- WHAT YOU ARE ASKED TO DO:
In the records below, find every line that contains "para" and list it.

- DATASET EXCERPTS:
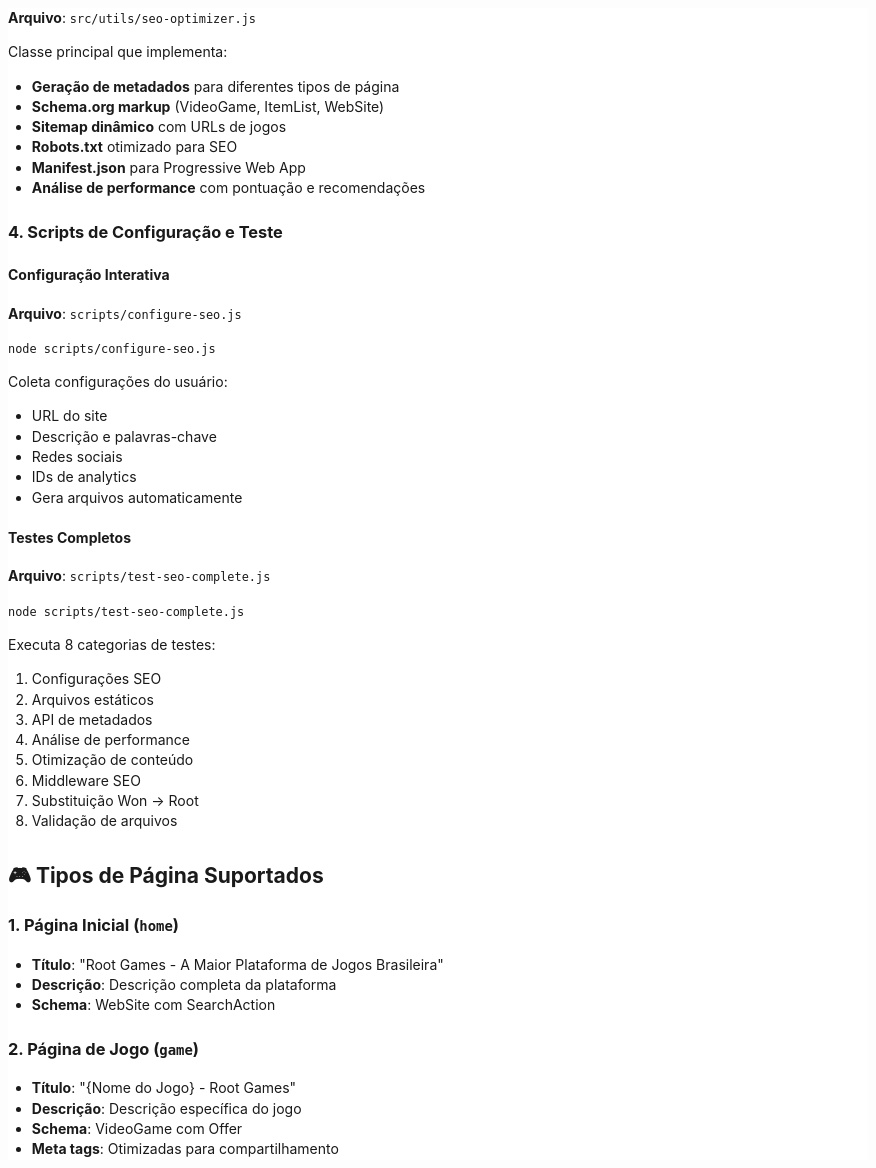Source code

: **Arquivo**: `src/utils/seo-optimizer.js`

Classe principal que implementa:

- **Geração de metadados** para diferentes tipos de página
- **Schema.org markup** (VideoGame, ItemList, WebSite)
- **Sitemap dinâmico** com URLs de jogos
- **Robots.txt** otimizado para SEO
- **Manifest.json** para Progressive Web App
- **Análise de performance** com pontuação e recomendações

### 4. Scripts de Configuração e Teste

#### Configuração Interativa
**Arquivo**: `scripts/configure-seo.js`

```bash
node scripts/configure-seo.js
```

Coleta configurações do usuário:
- URL do site
- Descrição e palavras-chave
- Redes sociais
- IDs de analytics
- Gera arquivos automaticamente

#### Testes Completos
**Arquivo**: `scripts/test-seo-complete.js`

```bash
node scripts/test-seo-complete.js
```

Executa 8 categorias de testes:
1. Configurações SEO
2. Arquivos estáticos
3. API de metadados
4. Análise de performance
5. Otimização de conteúdo
6. Middleware SEO
7. Substituição Won → Root
8. Validação de arquivos

## 🎮 Tipos de Página Suportados

### 1. Página Inicial (`home`)
- **Título**: "Root Games - A Maior Plataforma de Jogos Brasileira"
- **Descrição**: Descrição completa da plataforma
- **Schema**: WebSite com SearchAction

### 2. Página de Jogo (`game`)
- **Título**: "{Nome do Jogo} - Root Games"
- **Descrição**: Descrição específica do jogo
- **Schema**: VideoGame com Offer
- **Meta tags**: Otimizadas para compartilhamento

- RESPONSE AREA:
- **Geração de metadados** para diferentes tipos de página
- **Robots.txt** otimizado para SEO
- **Manifest.json** para Progressive Web App
- **Meta tags**: Otimizadas para compartilhamento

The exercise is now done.